Welcome

Vance T. Holliday, Executive Director
School of Anthropology and Department of Geosciences
University of Arizona
Tucson, AZ
email: vthollid@email.arizona.edu
phone: (520) 621-4734

The Argonaut Archaeological Research Fund (AARF), based in the School of Anthropology at the University of Arizona, is a privately endowed research program focused on understanding the earliest peopling of the Greater Southwest. This field-based endeavor deals primary with Paleoindian archaeology and geoarchaeology in New Mexico, Arizona, far western Texas, southern California, and in Mexico, northern Sonora and Chihuahua. AARF deals with all aspects of Paleoindian archaeology in the region, but is particularly focused on the earliest classical Paleoindian occupations (Clovis and Folsom) and evidence for any earlier human presence in the region.

AARF is one of six archaeological research funds in the United States focused on the peopling of the New World. All are tied to major research universities, are directed by established archaeologists or geoarchaeologists, and most have a specific geographic focus.

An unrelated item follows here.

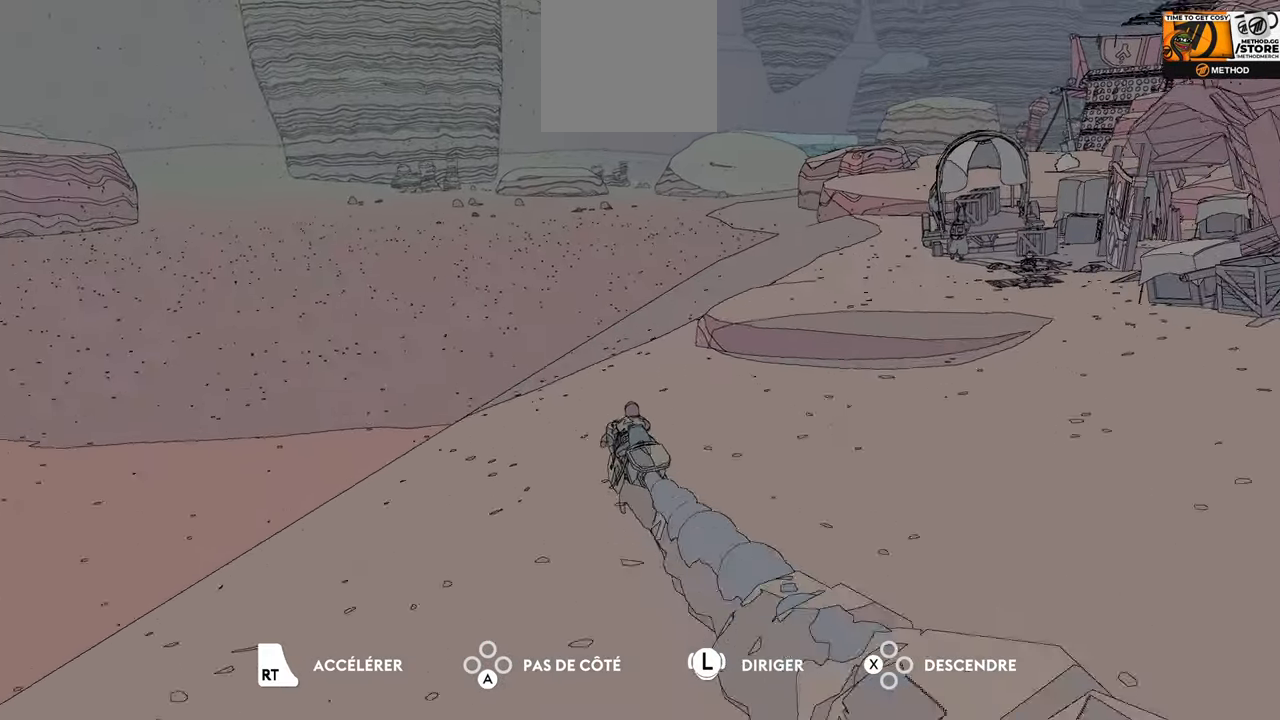
{"buttons": ["R2"], "left_stick": "up", "right_stick": "center", "events": []}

  • The Quest Archaeological Research Fund at Southern Methodist University (David Meltzer, Executive Director) is devoted to the Great Plains and western slope of the Southern Rocky Mountains
  • The Great Basin Paleoindian Research Unit (formerly the Sundance Archaeological Research Fund) at the University of Nevada - Reno (Goeffrey Smith, Executive Director) focuses on the Great Basin
  • The North Star Archaeological Research Fund at Texas A&M University (Michael Waters, Executive Director) looks to the southeast and eastern United States
  • The Odyssey Archaeological Research Fund at the Kansas Geological Survey and University of Kansas (Rolfe Mandel, Executive Director) deals with the midcontinental U.S.
  • Loren Davis at Oregon State University is Executive Director for the Keystone Archaeological Research Fund. KARF focuses primarily on the West Coast of North America, largely the Oregon Coast and interior and Baja California in Mexico.

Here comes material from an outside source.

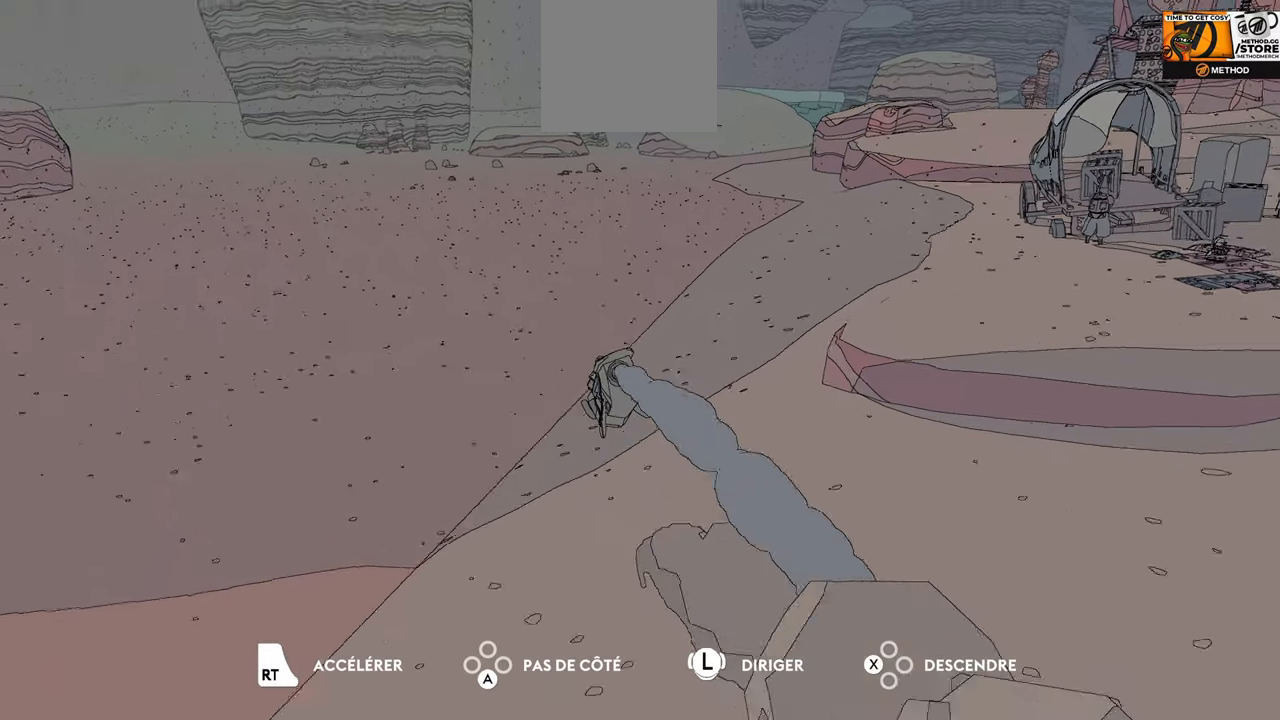
{"buttons": ["R2"], "left_stick": "center", "right_stick": "center", "events": [[250, "left_stick", "center"]]}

These projects were established through the remarkable generosity of two people: the late Joe Cramer (1919-2013) and his wife Ruth Cramer of Denver, Colorado. Joe Cramer was a geologist, retired from many years in the oil patch. He had a long interest in archaeology, particularly the contentious issue of when people first arrived in the Americas. He decided to actively address this question beginning in the early 1990s and, as a result of his successes in petroleum exploration, provided funding for the five research endowments specifically focused on Paleoindian studies. The Cramer endowments are the only long-term research programs in the United States focused exclusively on Paleoindian archaeology and geoarchaeology. This is a remarkable legacy for the Cramers and for the study of the peopling of the New World.